By taking the opportunity to follow in the footsteps of those who wanted to remain hidden, photographing their steps with featureless captions during his travels, he has turned the theft of his identity into a productive event in the form of a photo essay and publication. Yet, with the absence of people in each shot, Schroeder is always too late to catch up to his conceptual self. We see, as he follows the trail further and further, how identity isn’t always formed through a set of personal and internalized memories and experiences, but is also constructed by banks and phone companies using external technologies and virtual identities that can be cleaved and appropriated from our physical selves.

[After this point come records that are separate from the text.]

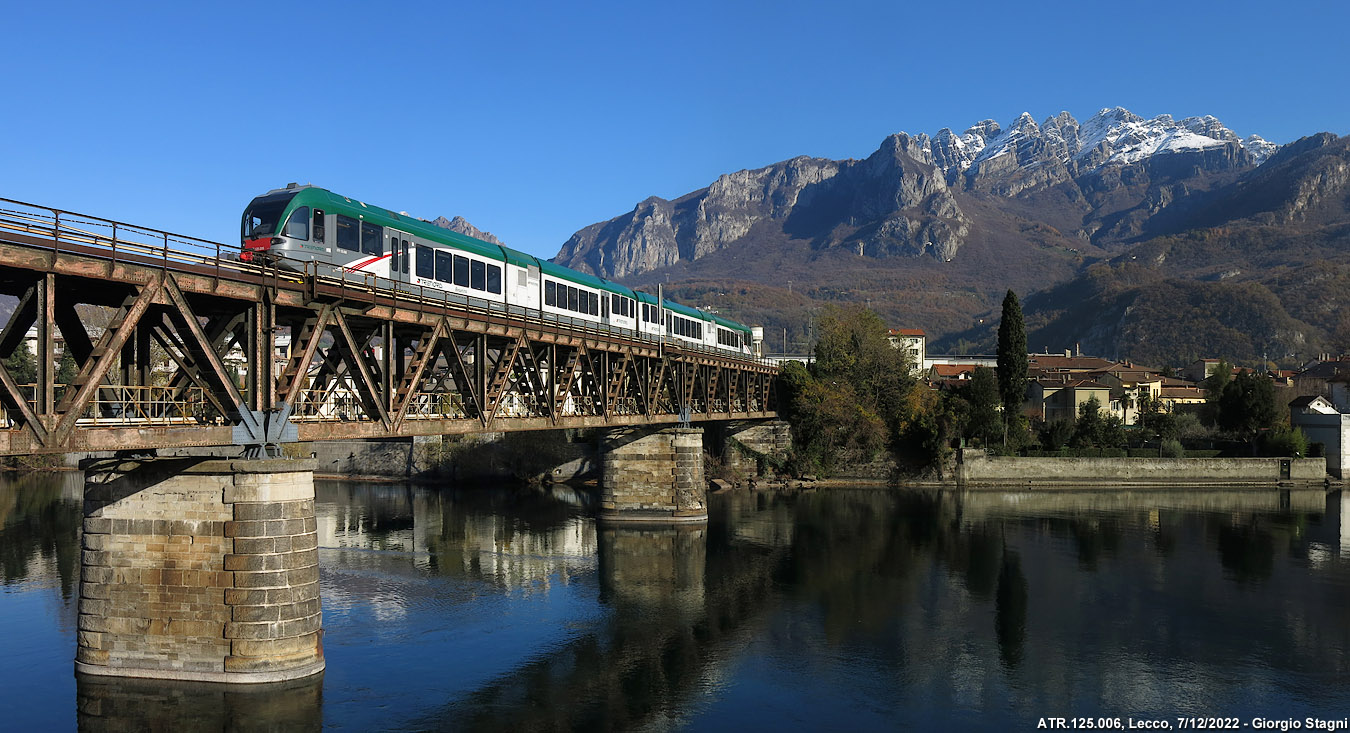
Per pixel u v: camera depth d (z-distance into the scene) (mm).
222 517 28484
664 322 75938
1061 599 47969
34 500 78062
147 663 29094
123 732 27547
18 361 83125
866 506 84125
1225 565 56688
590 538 65188
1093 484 100438
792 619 43844
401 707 31203
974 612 45375
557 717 31078
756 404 100625
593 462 98125
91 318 102688
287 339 79188
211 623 28641
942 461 99938
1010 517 77000
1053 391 130875
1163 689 34844
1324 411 116188
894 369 106562
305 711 28844
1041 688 34844
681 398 69562
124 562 29297
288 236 34125
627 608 45531
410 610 43969
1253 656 38781
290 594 28906
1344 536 67750
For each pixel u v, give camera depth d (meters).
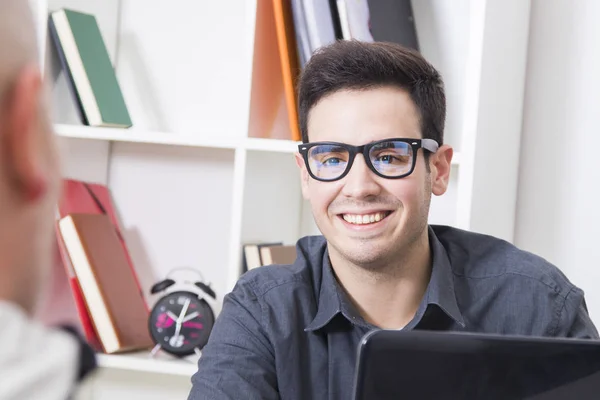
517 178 2.46
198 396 1.48
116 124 2.40
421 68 1.52
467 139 2.14
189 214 2.63
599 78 2.40
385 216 1.48
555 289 1.59
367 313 1.54
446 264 1.57
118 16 2.66
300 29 2.20
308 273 1.61
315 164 1.50
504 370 0.81
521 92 2.42
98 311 2.33
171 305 2.35
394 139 1.46
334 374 1.53
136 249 2.66
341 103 1.48
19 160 0.39
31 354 0.38
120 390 2.65
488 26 2.16
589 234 2.41
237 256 2.27
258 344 1.54
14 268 0.40
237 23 2.59
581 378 0.82
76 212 2.44
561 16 2.44
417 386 0.80
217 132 2.60
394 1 2.29
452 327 1.55
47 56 2.36
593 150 2.41
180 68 2.63
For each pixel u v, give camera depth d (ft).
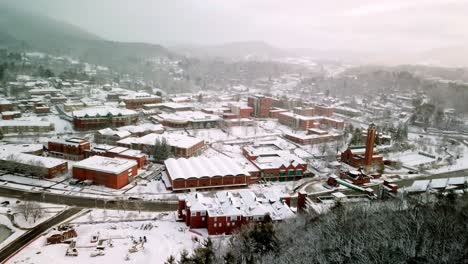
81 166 466.29
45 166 469.98
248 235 281.74
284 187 504.02
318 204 388.57
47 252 299.58
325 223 289.53
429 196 351.25
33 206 368.07
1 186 439.63
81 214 381.60
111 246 314.96
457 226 233.35
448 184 451.53
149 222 370.94
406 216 263.49
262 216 356.79
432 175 591.37
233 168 508.12
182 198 383.86
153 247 316.19
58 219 366.63
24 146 562.25
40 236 329.52
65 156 558.15
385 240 227.20
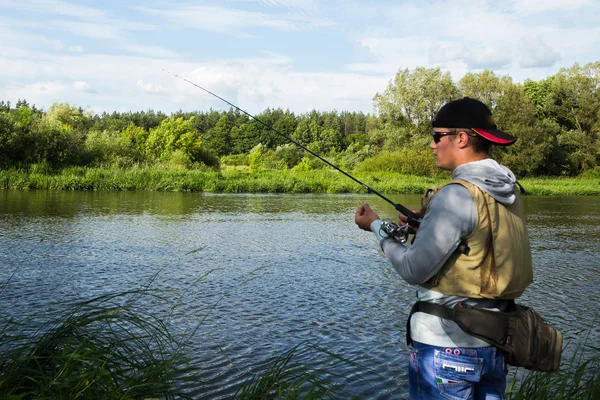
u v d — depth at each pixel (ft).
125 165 111.45
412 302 20.03
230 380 12.58
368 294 21.06
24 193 69.92
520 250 5.94
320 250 31.01
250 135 283.79
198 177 93.97
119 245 30.73
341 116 400.47
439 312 5.97
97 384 8.79
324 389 10.35
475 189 5.84
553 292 22.03
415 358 6.19
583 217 56.18
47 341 10.02
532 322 5.91
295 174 116.67
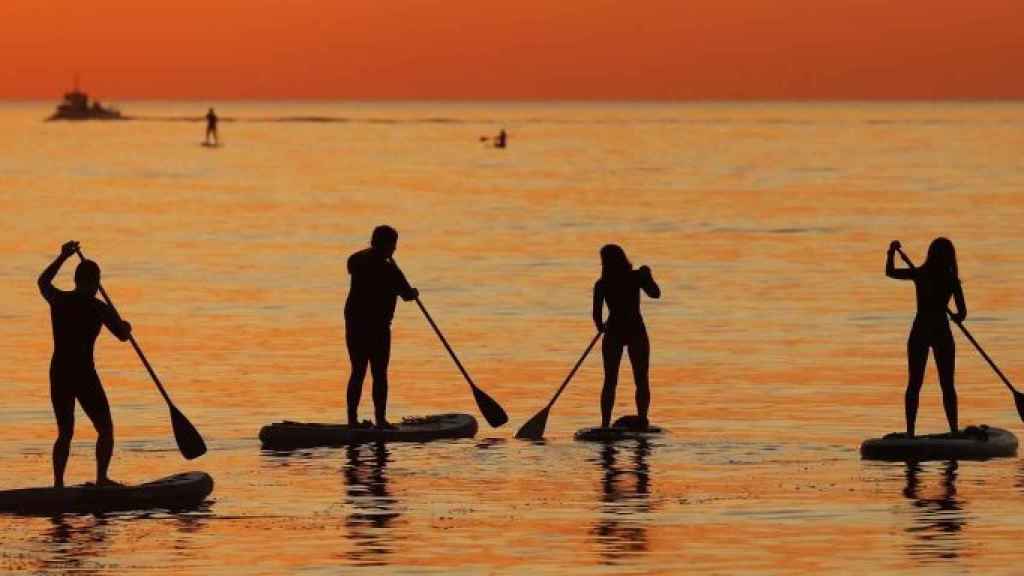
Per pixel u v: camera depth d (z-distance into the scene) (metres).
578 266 93.00
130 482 37.72
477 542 31.27
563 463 40.00
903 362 58.34
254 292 81.25
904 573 28.62
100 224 124.12
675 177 193.00
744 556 30.02
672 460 40.31
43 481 37.84
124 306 75.62
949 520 33.00
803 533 31.91
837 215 130.88
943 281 41.53
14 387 52.91
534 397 51.81
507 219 128.88
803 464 39.62
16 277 87.50
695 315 72.19
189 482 35.44
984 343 62.56
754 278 86.81
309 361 59.12
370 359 44.50
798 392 51.81
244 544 31.22
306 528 32.59
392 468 39.50
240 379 55.03
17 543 31.34
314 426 43.41
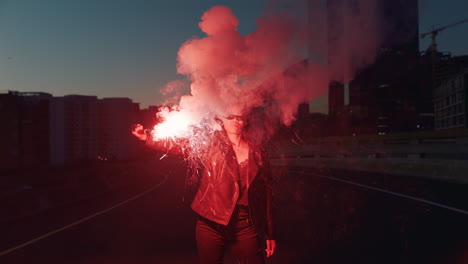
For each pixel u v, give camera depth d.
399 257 5.88
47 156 113.06
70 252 6.84
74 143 113.19
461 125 59.31
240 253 3.27
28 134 114.81
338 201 11.54
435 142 17.73
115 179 23.28
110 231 8.68
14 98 115.19
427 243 6.57
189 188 18.64
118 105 108.81
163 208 12.08
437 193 12.12
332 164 28.69
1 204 10.39
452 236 6.95
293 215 9.59
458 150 16.14
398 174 19.88
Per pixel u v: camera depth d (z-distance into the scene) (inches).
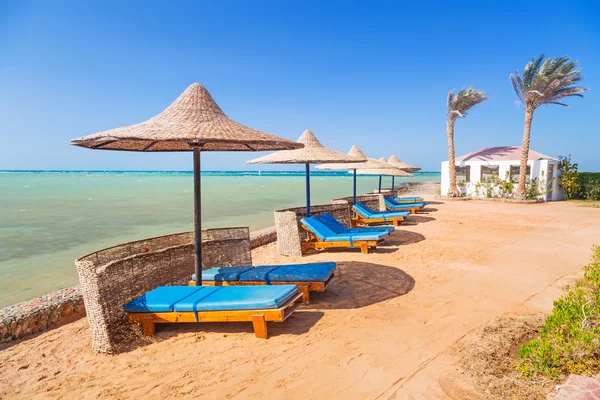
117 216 648.4
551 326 144.6
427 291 225.0
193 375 138.9
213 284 223.8
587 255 305.4
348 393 123.2
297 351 154.3
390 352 149.7
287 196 1173.7
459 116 853.8
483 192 853.2
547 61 726.5
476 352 143.9
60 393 130.7
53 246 402.9
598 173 856.9
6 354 163.6
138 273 193.6
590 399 107.3
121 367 147.8
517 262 287.9
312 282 209.8
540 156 868.6
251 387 129.2
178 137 154.5
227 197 1123.9
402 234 424.2
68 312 205.9
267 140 175.6
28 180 2566.4
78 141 158.2
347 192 1407.5
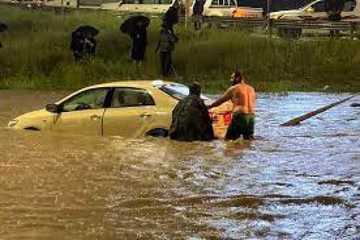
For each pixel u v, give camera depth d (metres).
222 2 82.38
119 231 16.39
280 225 16.98
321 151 27.39
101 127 30.41
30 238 15.72
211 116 30.20
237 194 19.91
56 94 53.75
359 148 28.19
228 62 61.88
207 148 27.58
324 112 42.03
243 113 29.62
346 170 23.34
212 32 67.38
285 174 22.69
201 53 62.56
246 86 29.97
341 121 38.22
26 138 29.42
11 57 64.00
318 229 16.66
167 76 59.84
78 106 31.30
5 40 68.94
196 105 29.34
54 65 63.25
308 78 60.38
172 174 22.56
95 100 31.08
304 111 42.56
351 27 66.62
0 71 62.41
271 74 60.78
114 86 30.91
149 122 29.83
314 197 19.58
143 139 29.42
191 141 29.08
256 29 70.25
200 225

Kirsten Peterson is an artist who works with photo reproductions screen printed onto matte Duralar sheets. Culled from internet news coverage and video sites, her project is, in part, to aestheticize documentary coverage of natural and ecological disasters. With an infinite range of images at her disposal, Peterson’s interest in this material began shortly after the tsunami disaster that struck southeast Asia and the aftermath of Hurricane Katrina. While there are many more, these are only the most recent and most widely covered events where she has focused on the images of urban destruction and architecture falling into ruin.
The works in Peterson’s Infrastructure series aren’t reproductions from the mediated scenes of natural disasters and the environments where so much was lost. Not wanting to further narrate events that have already been saturated with media coverage, she begins with videos of building models assembled for shaking table tests. In each there is an uneasy and quiet remove from the scientific study of earthquakes by hard-hat clipboard toting engineers creating carefully controlled disaster re-enactments. Peterson works to describe the need for empirical knowledge about earthquakes but also shows the attendant indifference towards what actually happens during disastrous events. In other words, we see a simulated disaster not ‘a disaster’. Where are the remains of buildings, people, and communities that have been destroyed, swept away, and are no longer there? Retaining the pixilation of the images, she reminds us that her screen-prints are based on found/appropriated footage and, importantly, that the grain of the image is like our own ability to remember disastrous events; video is a high-definition record yet is actually a constructed image and not an infallible memory technology.
To some extent, all artists deal with history. Some do so through a direct conversation with Art History while others creatively cite their influences. The artists that I’ve discussed here have gone deeper in asking questions about the narration and recollection of historical events (i.e., how are they written and by whom). While ‘history repeats itself’ may not be as comforting as we previously thought, there are those who will always find it easier to register similarities instead of admitting to the difficulties of and blockages to recalling an event. Even though we often fall back on an instinct to record events so they can be archived and replayed, dupicated and shared, we have to remember that while they may be captured with exacting detail, in their new presentation, fine art, video and sound recordings can capture events only as long as we agree that they do so ‘differently’.